Problem 7 In Exercises $5-8,$ show that ... [FREE SOLUTION]

Chapter 7: Problem 7

In Exercises $5-8,$ show that each function is a solution of the given initial value problem. $$\begin{array}{ll}{x y^{\prime}+y=-\sin x,} & {y\left(\frac{\pi}{2}\right)=0 \quad y=\frac{\cos x}{x}} \\ {x>0}\end{array}$$

Short Answer

Expert verified

The function $ y = \frac{\cos x}{x} $ solves the initial value problem.

Step by step solution

Understand the Initial Value Problem

The initial value problem is given by the differential equation $ x y' + y = -\sin x $ with the initial condition $ y\left(\frac{\pi}{2}\right) = 0 $. We need to show that $ y = \frac{\cos x}{x} $ satisfies this condition for $ x > 0 $.

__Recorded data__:
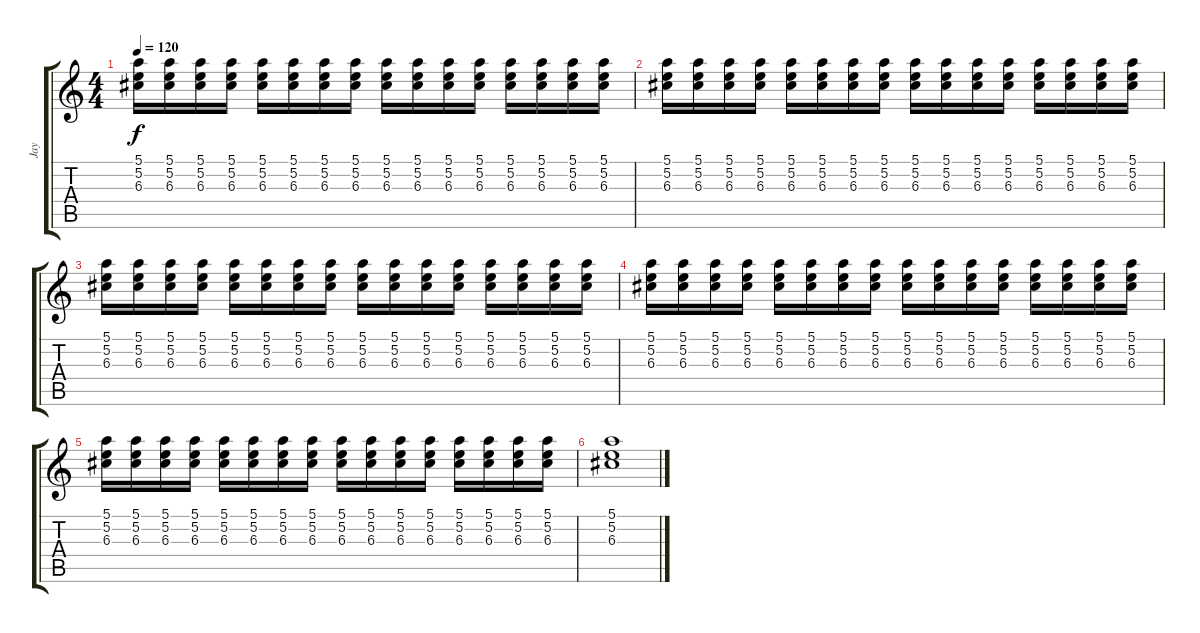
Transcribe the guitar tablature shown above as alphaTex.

\track ("Jay" "Jay") {instrument electricguitarclean}
\staff {score tabs}
\tuning (E4 B3 G3 D3 A2 E2) {hide}
\ts (4 4)
\tempo 120
\clef g2
\ks c
(5.1 5.2 6.3).16{dy f} (5.1 5.2 6.3).16 (5.1 5.2 6.3).16 (5.1 5.2 6.3).16 (5.1 5.2 6.3).16 (5.1 5.2 6.3).16 (5.1 5.2 6.3).16 (5.1 5.2 6.3).16 (5.1 5.2 6.3).16 (5.1 5.2 6.3).16 (5.1 5.2 6.3).16 (5.1 5.2 6.3).16 (5.1 5.2 6.3).16 (5.1 5.2 6.3).16 (5.1 5.2 6.3).16 (5.1 5.2 6.3).16 |
(5.1 5.2 6.3).16 (5.1 5.2 6.3).16 (5.1 5.2 6.3).16 (5.1 5.2 6.3).16 (5.1 5.2 6.3).16 (5.1 5.2 6.3).16 (5.1 5.2 6.3).16 (5.1 5.2 6.3).16 (5.1 5.2 6.3).16 (5.1 5.2 6.3).16 (5.1 5.2 6.3).16 (5.1 5.2 6.3).16 (5.1 5.2 6.3).16 (5.1 5.2 6.3).16 (5.1 5.2 6.3).16 (5.1 5.2 6.3).16 |
(5.1 5.2 6.3).16 (5.1 5.2 6.3).16 (5.1 5.2 6.3).16 (5.1 5.2 6.3).16 (5.1 5.2 6.3).16 (5.1 5.2 6.3).16 (5.1 5.2 6.3).16 (5.1 5.2 6.3).16 (5.1 5.2 6.3).16 (5.1 5.2 6.3).16 (5.1 5.2 6.3).16 (5.1 5.2 6.3).16 (5.1 5.2 6.3).16 (5.1 5.2 6.3).16 (5.1 5.2 6.3).16 (5.1 5.2 6.3).16 |
(5.1 5.2 6.3).16 (5.1 5.2 6.3).16 (5.1 5.2 6.3).16 (5.1 5.2 6.3).16 (5.1 5.2 6.3).16 (5.1 5.2 6.3).16 (5.1 5.2 6.3).16 (5.1 5.2 6.3).16 (5.1 5.2 6.3).16 (5.1 5.2 6.3).16 (5.1 5.2 6.3).16 (5.1 5.2 6.3).16 (5.1 5.2 6.3).16 (5.1 5.2 6.3).16 (5.1 5.2 6.3).16 (5.1 5.2 6.3).16 |
(5.1 5.2 6.3).16 (5.1 5.2 6.3).16 (5.1 5.2 6.3).16 (5.1 5.2 6.3).16 (5.1 5.2 6.3).16 (5.1 5.2 6.3).16 (5.1 5.2 6.3).16 (5.1 5.2 6.3).16 (5.1 5.2 6.3).16 (5.1 5.2 6.3).16 (5.1 5.2 6.3).16 (5.1 5.2 6.3).16 (5.1 5.2 6.3).16 (5.1 5.2 6.3).16 (5.1 5.2 6.3).16 (5.1 5.2 6.3).16 |
(5.1 5.2 6.3).1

__SHORT EXERCISE__:
Pick up the step-by-step solution for the initial value problem where it stops and carry it forward.

__RESPONSE BELOW__:
Calculate the Derivative of y

Since $ y = \frac{\cos x}{x} $, we find $ y' $ using the quotient rule. Let $ u = \cos x $ and $ v = x $, then $ y = \frac{u}{v} $. The derivative is given by $ y' = \frac{v \cdot u' - u \cdot v'}{v^2} $. Calculate $ u' = -\sin x $ and $ v' = 1 $, then:\[ y' = \frac{x(-\sin x) - \cos x \cdot 1}{x^2} = \frac{-x \sin x - \cos x}{x^2}. \]

Verify the Differential Equation

Substitute $ y' = \frac{-x \sin x - \cos x}{x^2} $ and $ y = \frac{\cos x}{x} $ into the differential equation $ x y' + y = -\sin x $.Calculate the left side:\[ x \left( \frac{-x \sin x - \cos x}{x^2} \right) + \frac{\cos x}{x} = \frac{-x \sin x - \cos x}{x} + \frac{\cos x}{x}. \]Simplify:\[ \frac{-x \sin x - \cos x + \cos x}{x} = \frac{-x \sin x}{x} = -\sin x. \]The left side equals the right side $ -\sin x $, so the function satisfies the differential equation.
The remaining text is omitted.